Written by Jason Pueschel Alternative Tax Management, LLC
As we roll towards another December 31st , with Thanksgiving behind us, stockings hung on the chimney with care, menorah’s about to light and shopping for gifts in full swing, those of us that provide financial and tax advise are leery of our seasons grinch – the panicked last minute tax client.
Don’t get me wrong, we love the September to December tax strategy rush, as this is where we drive a lot of our annual revenue, but does it have to be this way? Can we discipline our clients to begin strategy planning throughout the year? The answer is yes.
There will always be that last-minute client or introduction of someone who has a year-end bonus, stock option, sale of a company, stock or other asset, but do those really just pop-up last minutes? These are all items that we can be aware of and plan for early in the year, but why don’t we? One reason is because our low hanging fruit is that client who is in damage control mode and on the clock to fix it or pay significant tax consequences. These folks are introduced to us in dire need of help and on a timeline. Their deadlines become ours and they move to the front of the line, pushing existing clients that are willing to pay ongoing fees for planning and advice out of their way.
Now, I am not saying don’t work with these individuals as sometimes a quick adrenaline surge and short notice can be lucrative and exciting. Just don’t build your practice around it and those clients that expect this each and every year need to be “disengaged”.
Let’s discuss some ways to stabilize that year end blitz.
Q1 – Its tax filing time! Yes, the battle to gatherW2s, K1s, 1099s, and rush to file or extend that 1040 takes top priority, but let’s use this IRS mandated time in front of clients to our advantage.
Provide a list of previous year K1s, 1099s and other investment forms that they may need to track down. Highlight the amount of benefits reported on those forms and how they convert to bottom line tax savings.
• Oil and Gas – Intangible drilling cost deductions reduce gross income, talk about the cash savings.
• Solar Development – Accelerated depreciation deductions reduce gross income and tax credits pay the tax owed. Show them how this works. Typically, big multiples of tax savings.
• Qualified Opportunity Zone Fund (QOZ Fund) – Deferral of capital gains until 12/31/2026 and for some programs a reduced amount reported when it resurfaces. Get them to prolong current capital gains until the new version comes out in 2027.
• Discount Roth Conversions – Review the 1099R and discuss what the initial investment amount was and how they are paying significantly less tax based on a reduced valuation.
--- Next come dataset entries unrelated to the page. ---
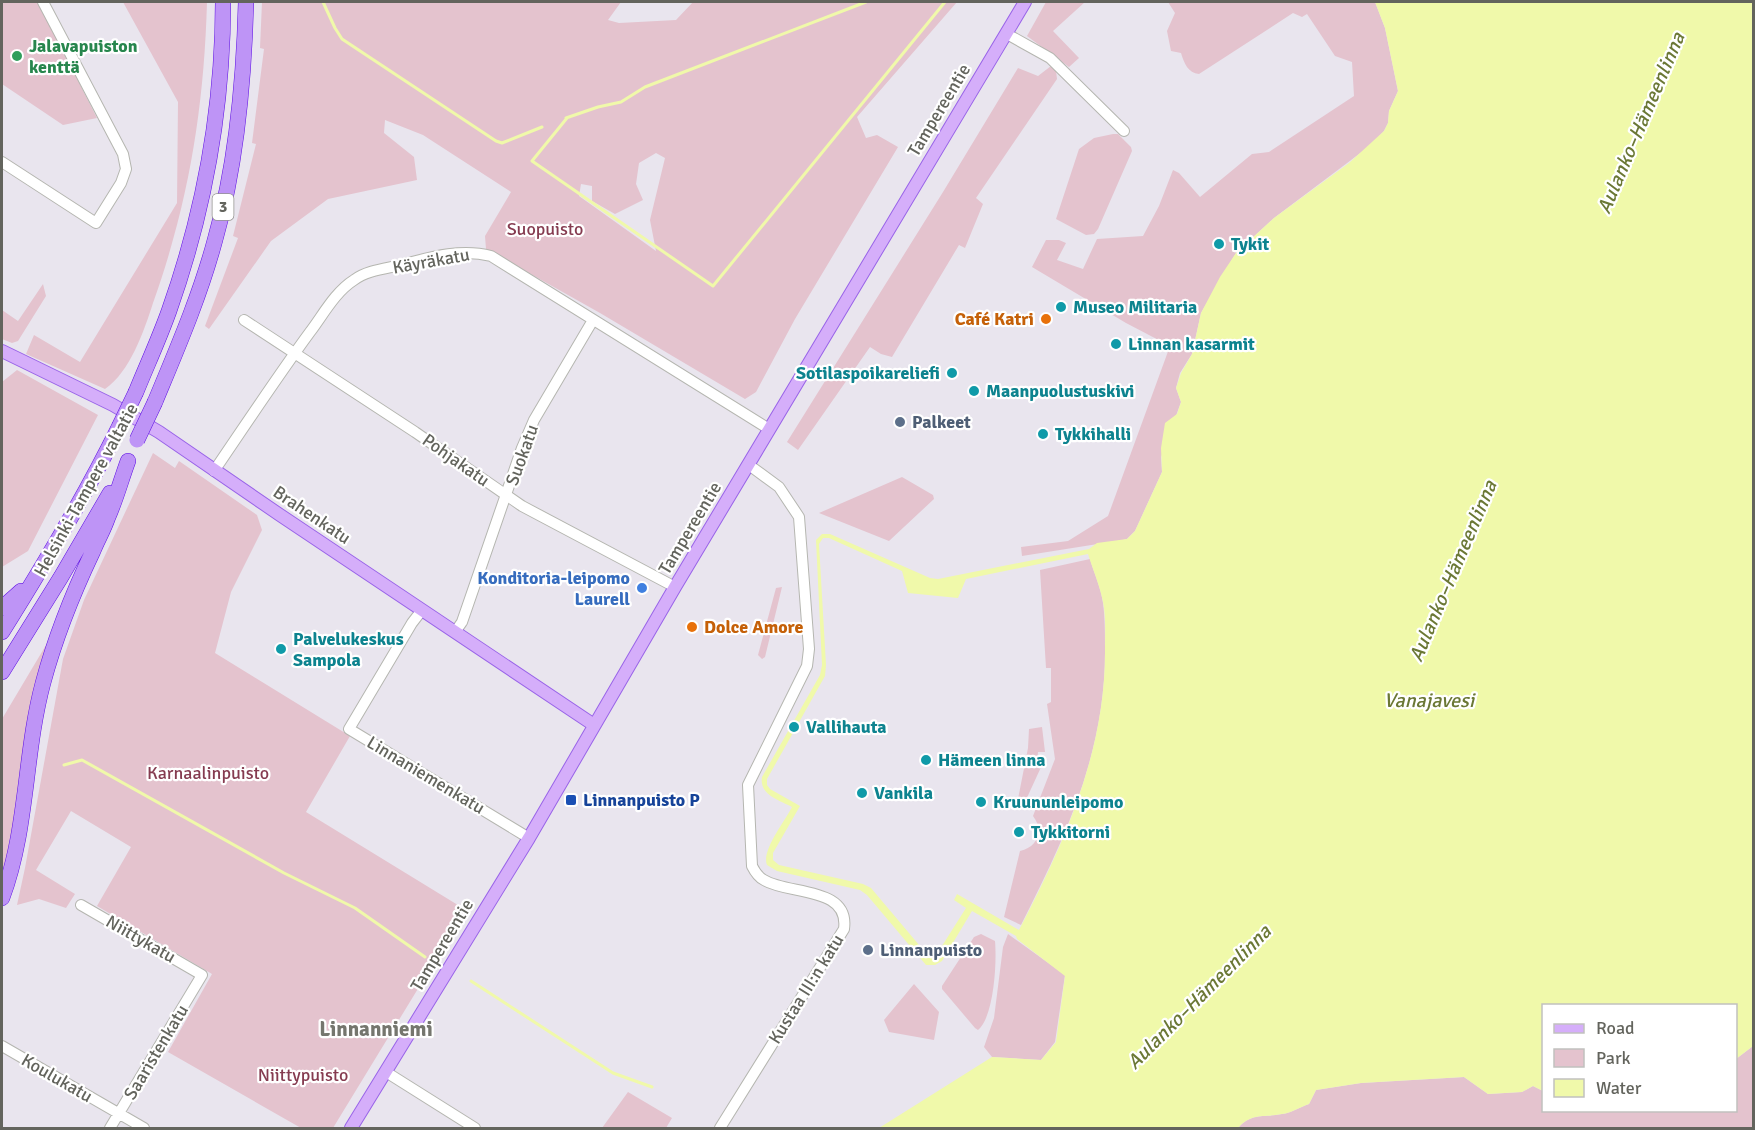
<svg xmlns="http://www.w3.org/2000/svg" width="1755" height="1130" font-family="Signika,sans-serif">
  <style>
    .green { fill: #e4c3ce; fill-rule: evenodd }
    .water { fill: #f0f9aa; fill-rule: evenodd }
    .lines { fill: none; stroke-linecap: round; stroke-linejoin: round }
    .stream { stroke: #f0f9aa; stroke-width: 3 }
    .minor-casing { stroke: #b5b6b0; stroke-width: 12 }
    .major-casing { stroke: #9964e8; stroke-width: 14 }
    .highway-casing { stroke: #5d0fe4; stroke-width: 16 }
    .minor { stroke: #fff; stroke-width: 10 }
    .major { stroke: #d5aefa; stroke-width: 12 }
    .highway { stroke: #be94f6; stroke-width: 15 }
    .highway-bridge-casing { stroke: #5d0fe4; stroke-width: 16; stroke-linecap: butt }
    .highway-bridge { stroke: #be94f6; stroke-width: 15 }
    .leisure-dot { fill: #2e9e5b; stroke: #fff; stroke-width: 2 }
    .culture-dot { fill: #0f9aa8; stroke: #fff; stroke-width: 2 }
    .food-dot { fill: #e8710a; stroke: #fff; stroke-width: 2 }
    .service-dot { fill: #5c6f8a; stroke: #fff; stroke-width: 2 }
    .shop-dot { fill: #3f7fe0; stroke: #fff; stroke-width: 2 }
    .transit-dot { fill: #1a4fb4; stroke: #fff; stroke-width: 2 }
    .labels { text-anchor: middle; dominant-baseline: central; stroke-width: 4.5; stroke-linejoin: round; paint-order: stroke }
    .shield { fill: #fff; stroke: #92928e; stroke-width: 1.5 }
    .shield-label { font-size: 16px; font-weight: bold; fill: #63645d }
    .leisure-label { font-size: 18px; font-weight: bold; fill: #27864d; stroke: #fff; text-anchor: start }
    .street-label { font-size: 18px; fill: #63645d; stroke: #fff }
    .park-label { font-size: 18px; fill: #853b50; stroke: #fff }
    .culture-label { font-size: 18px; font-weight: bold; fill: #0d838f; stroke: #fff; text-anchor: start }
    .food-label { font-size: 18px; font-weight: bold; fill: #c56008; stroke: #fff; text-anchor: end }
    .service-label { font-size: 18px; font-weight: bold; fill: #4e5e75; stroke: #fff; text-anchor: start }
    .shop-label { font-size: 18px; font-weight: bold; fill: #366cbe; stroke: #fff; text-anchor: end }
    .transit-label { font-size: 18px; font-weight: bold; fill: #164399; stroke: #fff; text-anchor: start }
    .water-label { font-size: 20px; font-style: italic; fill: #6b7835; stroke: #fff }
    .quarter-label { font-size: 21px; font-weight: bold; fill: #75766e; stroke: #fff }
  </style>
  <rect width="100%" height="100%" fill="#e9e5ee"/>
  <path class="green" d="M2,2H38L97,118L63,125L2,84Z
    M123,2H207C204,108 189,202 153,303C144,331 130,372 105,389L26,354L34,335L80,362L177,203L178,102Z
    M262,2H621L608,20L619,23L676,20L693,2H957L857,117L866,138L877,135L898,147L795,319L756,392L745,399L600,313L486,249L485,236L511,192L423,135L385,120L384,133L414,157L417,180L328,199L271,241L209,329L205,326L238,238L233,236L256,144L252,143L264,49L260,48ZM656,153L665,158L650,220L656,251L579,196L581,184L592,186V201L615,214L643,200L636,184L639,163Z
    M1046,2H1085L1053,31L1079,58L1069,67L1027,36Z
    M1168,2H1375L1385,28L1398,91L1389,111L1388,123L1384,131L1371,145L1274,218L1236,253L1201,313L1192,354L1180,373L1176,388L1181,402L1161,457L1162,472L1135,531L1127,539L1123,540L1022,556L1021,547L1068,541L1108,516L1170,346L1126,323L1032,267L1046,240H1059L1066,243L1057,260L1083,269L1097,239L1143,236L1159,206L1173,170L1179,173L1200,197L1252,154L1269,152L1354,96L1352,62L1335,56L1307,14L1302,17L1293,13L1199,74C1188,73 1184,63 1181,53L1171,51L1167,31L1175,13Z
    M1051,66L1056,71L1057,79L976,198L983,204L965,248L959,245L892,357L881,354L870,347L798,450L787,442L943,192L1018,68L1038,76Z
    M1113,134H1118L1131,147L1132,151L1098,229L1094,234L1086,235L1056,219L1079,149L1094,138Z
    M43,284L46,296L18,341L12,343L2,339V310L18,321Z
    M17,370L98,415L28,551L2,567V382Z
    M153,453L175,468L179,461L257,515L262,530L231,592L215,653L350,736L306,812L466,910L333,1128H301L168,1052L212,974L97,906L131,847L71,811L36,870L75,894L66,908L39,899L17,905L25,868L63,659L84,600Z
    M902,477L933,495L934,499L889,541L819,513Z
    M1090,559C1094,573 1101,588 1103,603C1105,617 1105,634 1105,648C1106,751 1066,836 1021,925L1004,917L1020,851C1038,847 1044,830 1033,816L1055,759L1047,704L1051,702V668H1046L1040,570Z
    M782,587L765,657L762,659L758,655L776,588Z
    M49,640L28,719L12,838L2,876V719Z
    M1042,727L1045,752H1038L1037,763L1042,765L1025,802L1018,799L1028,748L1029,729Z
    M981,934L995,941C997,962 994,1017 978,1030L975,1028L942,989V986L974,937Z
    M1008,934L1065,975L1055,1042L1041,1060L992,1057L984,1047L994,1018L1003,947Z
    M914,984L939,1012L934,1040L889,1032L884,1020Z
    M1753,1046V1128H1238C1252,1112 1263,1118 1282,1114C1291,1113 1300,1107 1309,1104L1316,1090L1361,1083L1464,1077L1488,1094L1522,1092L1533,1086L1543,1091L1544,1110H1736V1059Z
    M628,1092L672,1118L666,1128H602Z"/>
  <path class="water" d="M1375,2H1753V1046L1736,1059V1006H1544L1543,1091L1533,1086L1522,1092L1488,1094L1464,1077L1361,1083L1316,1090L1309,1104C1300,1107 1291,1113 1282,1114C1263,1118 1252,1112 1238,1128H879L992,1057L1041,1060L1056,1042L1065,976L1017,939L1016,936L972,911L942,961L935,965H926L867,895L860,890L777,871L767,865C761,851 785,821 792,807C779,800 759,795 762,777L820,675L822,665L816,540L822,534H830L930,578L938,579L1089,549L1097,543L1127,539L1135,531L1162,472L1161,448L1165,423L1177,414L1181,402L1176,388L1181,373L1192,354L1201,313L1220,277L1236,253L1274,218L1349,163L1384,131L1388,123L1389,111L1398,91L1385,28ZM823,538H829L902,571L908,593L958,598L966,579L1088,554C1093,570 1100,586 1103,602C1106,617 1105,634 1105,648C1106,750 1065,842 1019,930L957,894L954,900L966,908L935,957L930,958L871,888L863,884L779,865L773,860V853L800,806L770,789L767,785V779L825,676L826,665L819,544Z"/>
  <g class="lines">
    <path class="stream" d="M323,2L335,28L342,39L496,141L502,143L542,127
      M566,118L598,107L621,102L645,87L866,2
      M567,118L532,161L713,286L945,2
      M64,765L82,760L284,873L355,908L425,957
      M471,981L613,1073L652,1087"/>
    <defs>
      <path id="minor" d="M1007,34L1050,58L1124,131
        M2,162L96,223L121,183L126,169L123,154L43,2
        M244,320L415,432L522,506L675,587
        M214,471C246,424 277,377 310,332C323,315 335,292 354,280C366,271 383,269 397,266C428,258 459,248 491,256L769,429
        M422,610L412,623L349,729L529,838
        M455,632L462,622L522,448L534,420L593,320
        M81,905L202,975L110,1128
        M2,1046L144,1128
        M386,1072L475,1128
        M720,1128L844,929C850,886 788,895 764,880C758,877 755,872 752,866L748,785L807,666L809,649L799,517L779,487L749,465"/>
      <path id="major" d="M2,351L113,405L159,432L280,515L594,725
        M351,1128L529,838L675,587L1025,2"/>
      <path id="highway" d="M136,392C147,365 159,339 169,311C204,212 223,107 223,2
        M155,402C177,349 200,296 215,240C237,163 244,81 246,2
        M2,608L21,591
        M2,632C44,565 84,498 119,427
        M2,672L61,577L110,493
        M2,898C28,829 24,754 43,683C55,638 73,593 93,551C98,539 104,529 108,517C116,499 121,480 128,461"/>
    </defs>
    <use href="#minor" class="minor-casing"/>
    <use href="#major" class="major-casing"/>
    <use href="#highway" class="highway-casing"/>
    <use href="#minor" class="minor"/>
    <use href="#major" class="major"/>
    <use href="#highway" class="highway"/>
    <defs>
      <path id="highway-bridge" d="M119,427L136,392
        M137,440L155,402"/>
    </defs>
    <use href="#highway-bridge" class="highway-bridge-casing"/>
    <use href="#highway-bridge" class="highway-bridge"/>
  </g>
  <circle class="leisure-dot" cx="17" cy="56" r="6"/>
  <g class="culture-dot">
    <circle cx="1219" cy="244" r="6"/>
    <circle cx="1061" cy="307" r="6"/>
    <circle cx="1116" cy="344" r="6"/>
    <circle cx="952" cy="373" r="6"/>
    <circle cx="974" cy="391" r="6"/>
    <circle cx="1043" cy="434" r="6"/>
    <circle cx="281" cy="649" r="6"/>
    <circle cx="794" cy="727" r="6"/>
    <circle cx="926" cy="760" r="6"/>
    <circle cx="862" cy="793" r="6"/>
    <circle cx="981" cy="802" r="6"/>
    <circle cx="1019" cy="832" r="6"/>
  </g>
  <g class="food-dot">
    <circle cx="1046" cy="319" r="6"/>
    <circle cx="692" cy="627" r="6"/>
  </g>
  <g class="service-dot">
    <circle cx="900" cy="422" r="6"/>
    <circle cx="868" cy="950" r="6"/>
  </g>
  <circle class="shop-dot" cx="642" cy="588" r="6"/>
  <rect class="transit-dot" x="565" y="794" width="12" height="12" rx="3"/>
  <g class="labels">
    <rect class="shield" x="212.5" y="194" width="21" height="26" rx="4.5"/>
    <g class="shield-label">
      <text x="223" y="207">3</text>
    </g>
    <g class="leisure-label">
      <text x="29" y="46">Jalavapuiston<tspan x="29" dy="21">kenttä</tspan></text>
    </g>
    <g class="street-label">
      <text transform="translate(939 110) rotate(-59)">Tampereentie</text>
      <text transform="translate(431 261) rotate(-10)">Käyräkatu</text>
      <text transform="translate(522 455) rotate(-70)">Suokatu</text>
      <text transform="translate(456 460) rotate(35)">Pohjakatu</text>
      <text transform="translate(86 490) rotate(-61)">Helsinki-Tampere valtatie</text>
      <text transform="translate(312 515) rotate(34)">Brahenkatu</text>
      <text transform="translate(690 528) rotate(-59)">Tampereentie</text>
      <text transform="translate(426 775) rotate(31)">Linnaniemenkatu</text>
      <text transform="translate(141 939) rotate(30)">Niittykatu</text>
      <text transform="translate(442 945) rotate(-59)">Tampereentie</text>
      <text transform="translate(806 989) rotate(-58)">Kustaa III:n katu</text>
      <text transform="translate(156 1052) rotate(-59)">Saaristenkatu</text>
      <text transform="translate(57 1078) rotate(30)">Koulukatu</text>
    </g>
    <g class="park-label">
      <text x="545" y="229">Suopuisto</text>
      <text x="208" y="773">Karnaalinpuisto</text>
      <text x="303" y="1075">Niittypuisto</text>
    </g>
    <g class="culture-label">
      <text x="1231" y="244">Tykit</text>
      <text x="1073" y="307">Museo Militaria</text>
      <text x="1128" y="344">Linnan kasarmit</text>
      <text x="940" y="373" text-anchor="end">Sotilaspoikareliefi</text>
      <text x="986" y="391">Maanpuolustuskivi</text>
      <text x="1055" y="434">Tykkihalli</text>
      <text x="293" y="639">Palvelukeskus<tspan x="293" dy="21">Sampola</tspan></text>
      <text x="806" y="727">Vallihauta</text>
      <text x="938" y="760">Hämeen linna</text>
      <text x="874" y="793">Vankila</text>
      <text x="993" y="802">Kruununleipomo</text>
      <text x="1031" y="832">Tykkitorni</text>
    </g>
    <g class="food-label">
      <text x="1034" y="319">Café Katri</text>
      <text x="704" y="627" text-anchor="start">Dolce Amore</text>
    </g>
    <g class="service-label">
      <text x="912" y="422">Palkeet</text>
      <text x="880" y="950">Linnanpuisto</text>
    </g>
    <g class="shop-label">
      <text x="630" y="578">Konditoria-leipomo<tspan x="630" dy="21">Laurell</tspan></text>
    </g>
    <g class="transit-label">
      <text x="583" y="800">Linnanpuisto P</text>
    </g>
    <g class="water-label">
      <text transform="translate(1641 123) rotate(-67)">Aulanko–Hämeenlinna</text>
      <text transform="translate(1453 571) rotate(-67)">Aulanko–Hämeenlinna</text>
      <text x="1429" y="700">Vanajavesi</text>
      <text transform="translate(1199 997) rotate(-45)">Aulanko–Hämeenlinna</text>
    </g>
    <g class="quarter-label">
      <text x="376" y="1029">Linnanniemi</text>
    </g>
  </g>
  <rect width="1755" height="1130" fill="none" stroke="#63645d" stroke-width="6"/>
  <rect x="1542" y="1004" width="195" height="108" fill="#ffffff" stroke="#c1c1be" stroke-width="1.5"/>
  <rect x="1554" y="1024" width="30" height="9" fill="#d5aefa" stroke="#c1c1be" stroke-width="1.5"/>
  <text x="1596" y="1034" font-size="18" fill="#63645d">Road</text>
  <rect x="1554" y="1049" width="30" height="18" fill="#e4c3ce" stroke="#c1c1be" stroke-width="1.5"/>
  <text x="1596" y="1064" font-size="18" fill="#63645d">Park</text>
  <rect x="1554" y="1079" width="30" height="18" fill="#f0f9aa" stroke="#c1c1be" stroke-width="1.5"/>
  <text x="1596" y="1094" font-size="18" fill="#63645d">Water</text>
</svg>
• 1031/DSTs – Highlight taxes they would have paid on capital gains, depreciation recapture, net investment income tax and state tax.
• Charitable Contribution Deductions – Show them how being philanthropic has saved them taxes.
We work so hard to deploy these strategies throughout the year, but then because of the lack of time and rush of Q1, the fruits of our labor are not fully appreciated. Make sure you use this time of year to illustrate why they pay you. It is not for tax filing; it is for tax reduction!
Q2 & 3 – This is the time to rejuvenate and relax right? Wrong, this is where you get a leg up on the competition. It is this stretch of calendar that can make or break your year. Now is when you can push your business to the next level or decide to just settle back in to chasing panicked clients. Don’t do that! Get in client strategy mode.
Typical client “why would I want to invest in the program now as there is no current cash flow, and I will get the same deduction as an investor that comes in December 23rd
.” True – but these sponsors have gotten smart with meaningful early incentives such as higher preferred returns, interest on your money, bonus on investment and more. If it is a repeat client, you should have already highlighted their tax savings from last year and got them primed, ready to go.
Talk about long-term tax efficiency and strategies such as discounted Roth conversions and QOZ Funds. Show you are forward thinking by positioning 2026 capital gains to not be triggered until the new 2027 Funds are rolled out (5-year tax deferral, step up in cost basis, tax free growth). Do any programs need material participation? Start in the summer, not end of Q4.
This is the time of year you earn that retainer fee! Reach out to your tax mitigation program expert (selfish plug) and see what is new for the year and learn how they can help you become more valuable to clients.
Q4 – The party is back in full swing. Keep your head down and the new subscriptions coming. Remember, you already planned with ongoing clients, so they are all set. Q4 is for new introductions and yes, that panicked client. Don’t forget to highlight how you saved them from their tax nightmare when you reconnect in Q1. They should be loyal forever. Get that retainer in place!
We are in this together. Our adversary is taxes and our client opportunities are endless.
Everyone wants to reduce that check in April. Pay your fair share, but not a penny more!